* REQUEST
State how many lines below contain the word "chart". Give only the number.

* INFORMATION GIVEN
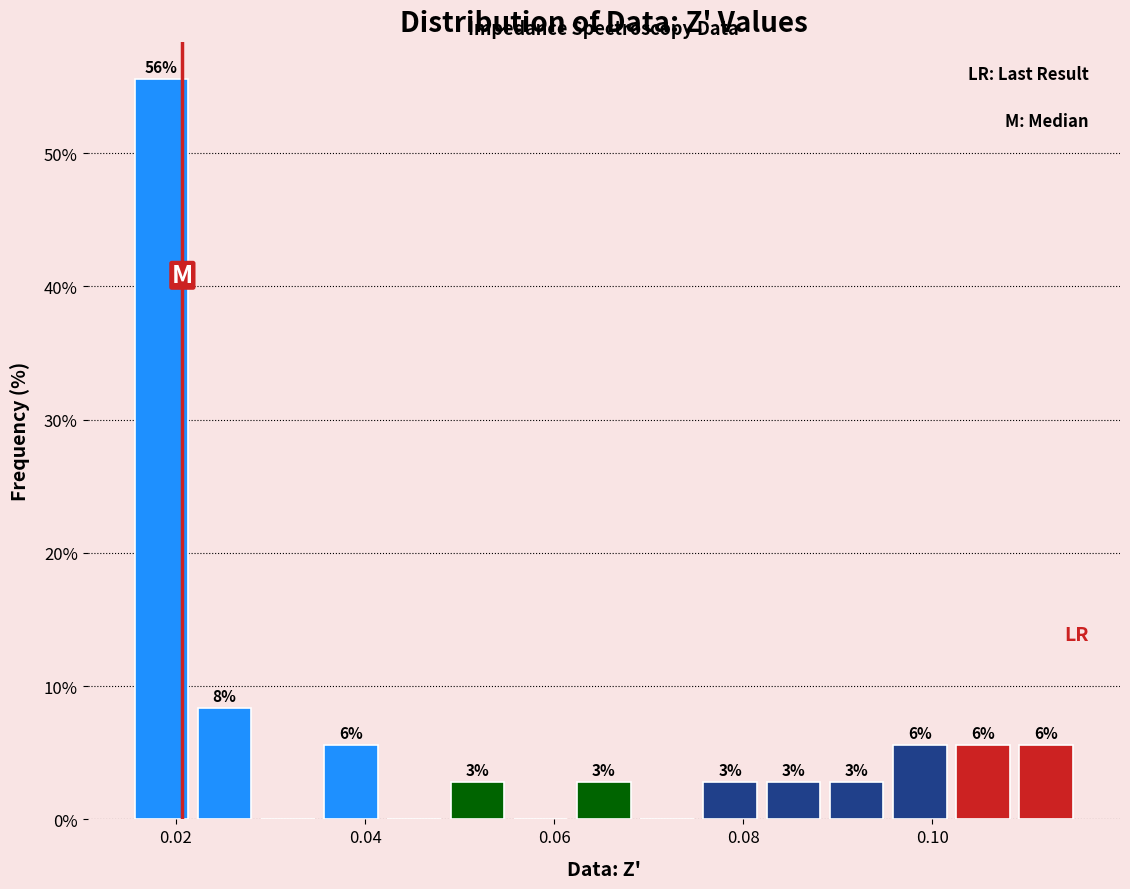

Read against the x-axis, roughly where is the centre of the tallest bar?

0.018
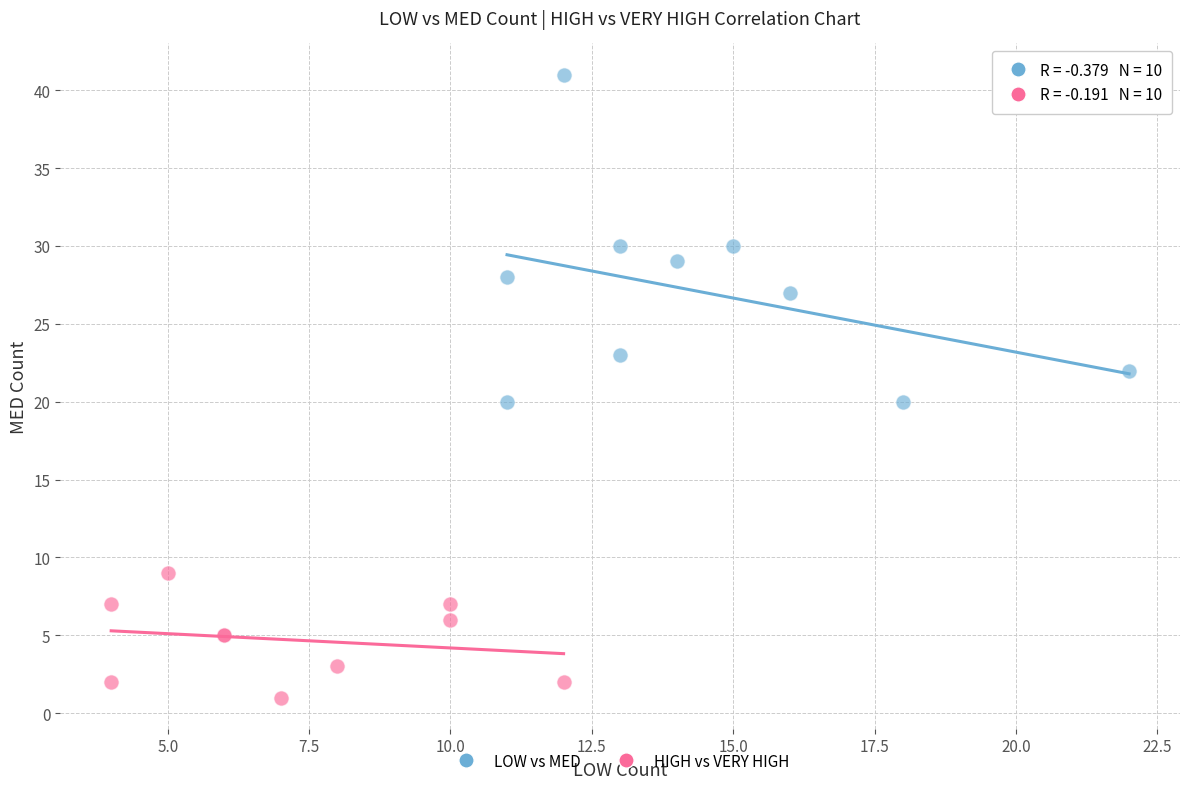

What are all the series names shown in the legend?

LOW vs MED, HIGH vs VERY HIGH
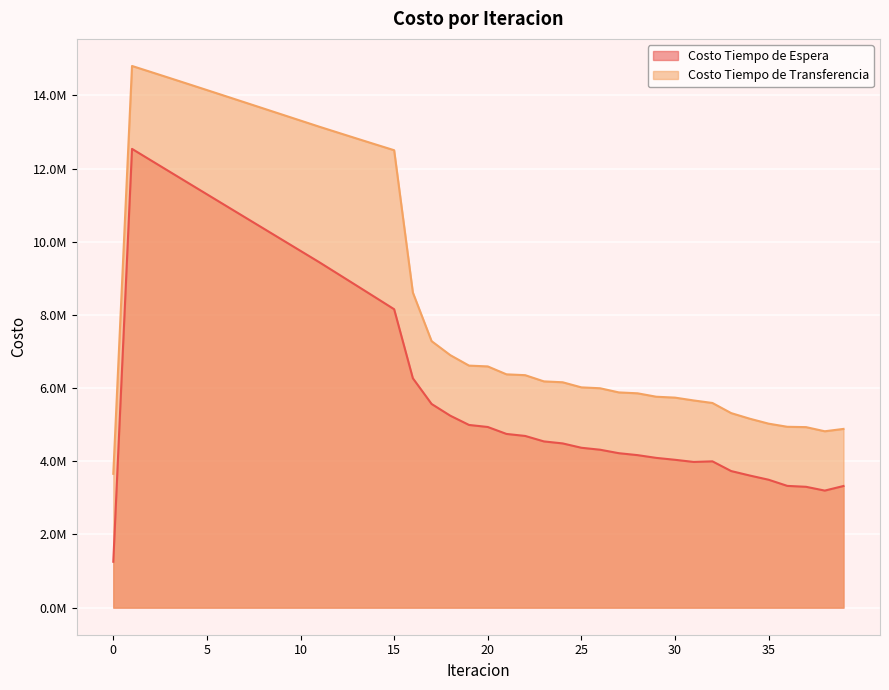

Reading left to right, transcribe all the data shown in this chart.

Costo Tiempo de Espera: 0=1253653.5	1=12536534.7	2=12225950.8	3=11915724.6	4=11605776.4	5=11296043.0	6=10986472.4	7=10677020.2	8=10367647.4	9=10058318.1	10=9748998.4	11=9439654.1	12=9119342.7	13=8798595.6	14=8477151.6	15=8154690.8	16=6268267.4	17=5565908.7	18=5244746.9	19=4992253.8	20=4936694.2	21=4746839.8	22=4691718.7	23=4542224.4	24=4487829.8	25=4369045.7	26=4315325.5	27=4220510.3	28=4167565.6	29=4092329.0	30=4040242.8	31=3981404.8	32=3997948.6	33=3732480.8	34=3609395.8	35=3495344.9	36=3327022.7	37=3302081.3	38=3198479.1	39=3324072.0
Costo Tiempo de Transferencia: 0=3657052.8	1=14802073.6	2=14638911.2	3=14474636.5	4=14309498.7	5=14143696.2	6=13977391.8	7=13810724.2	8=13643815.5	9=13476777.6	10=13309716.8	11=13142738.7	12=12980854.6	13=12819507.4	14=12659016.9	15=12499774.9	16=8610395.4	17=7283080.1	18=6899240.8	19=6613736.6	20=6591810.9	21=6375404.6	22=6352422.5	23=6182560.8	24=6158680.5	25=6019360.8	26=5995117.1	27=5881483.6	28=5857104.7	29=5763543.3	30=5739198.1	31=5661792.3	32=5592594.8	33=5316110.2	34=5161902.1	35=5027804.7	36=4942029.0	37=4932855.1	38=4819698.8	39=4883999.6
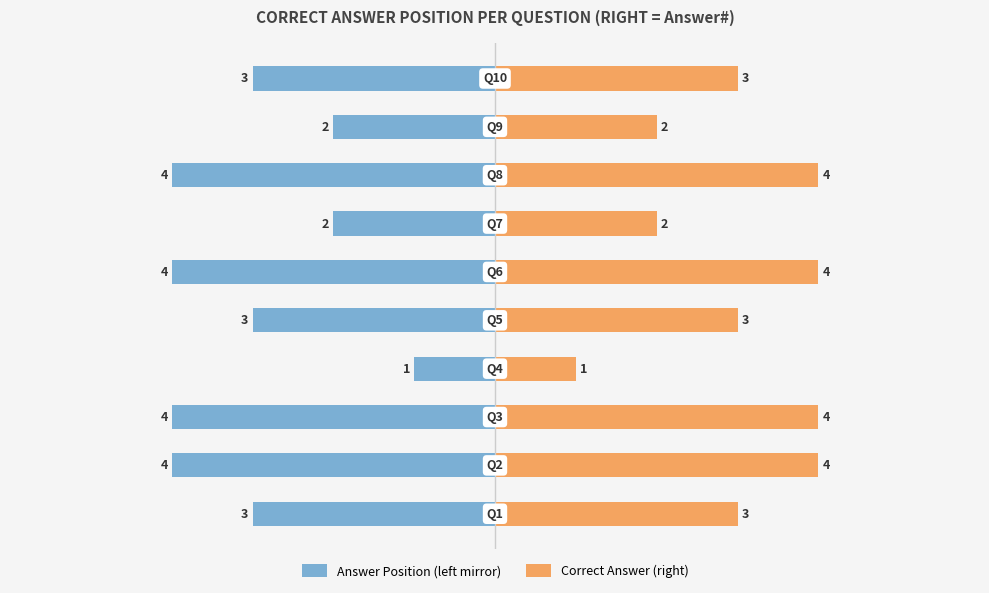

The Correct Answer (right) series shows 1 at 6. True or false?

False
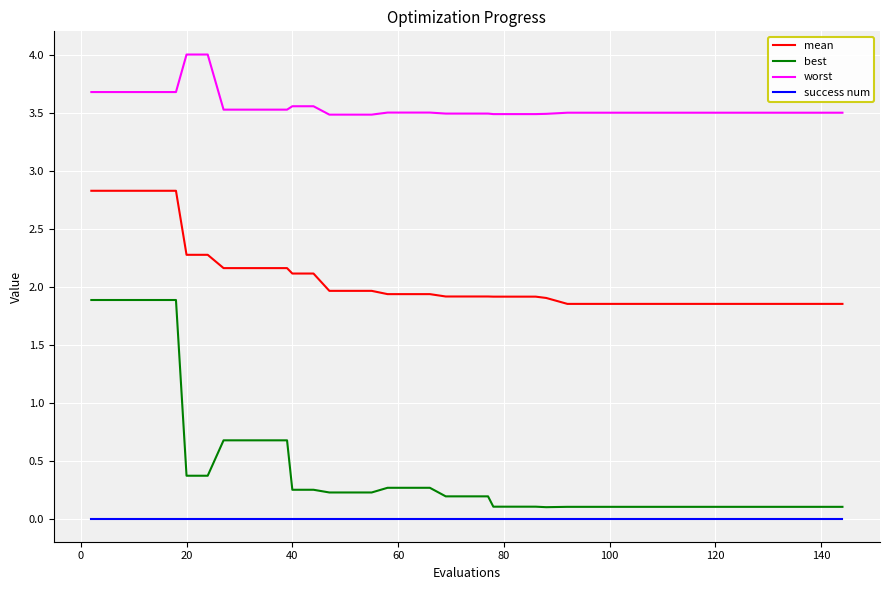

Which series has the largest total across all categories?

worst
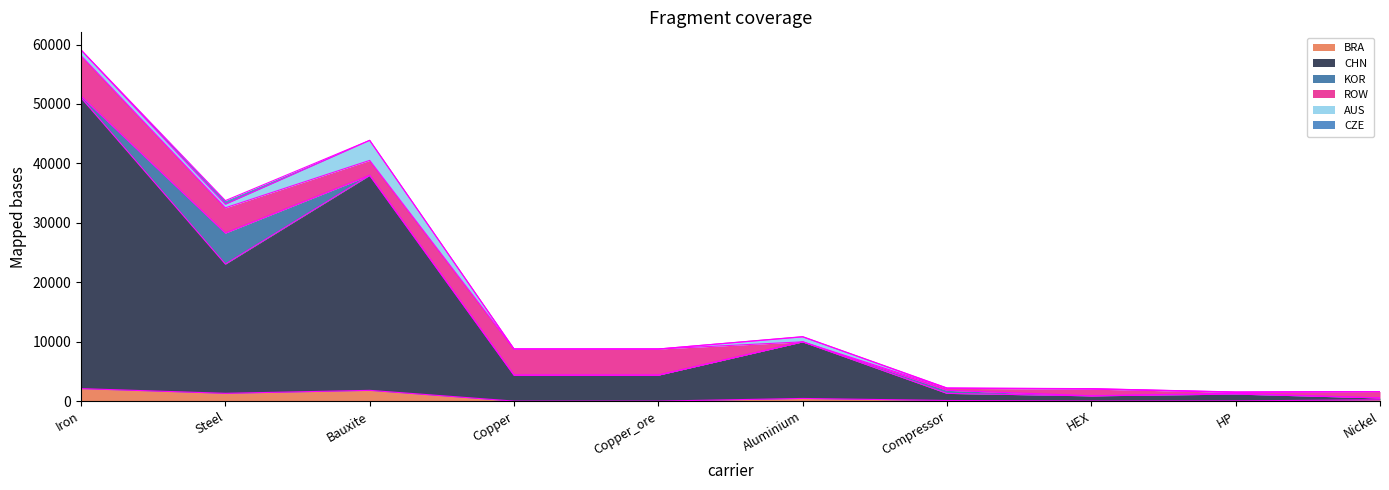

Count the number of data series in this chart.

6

* RESULT OF THIS TASK
2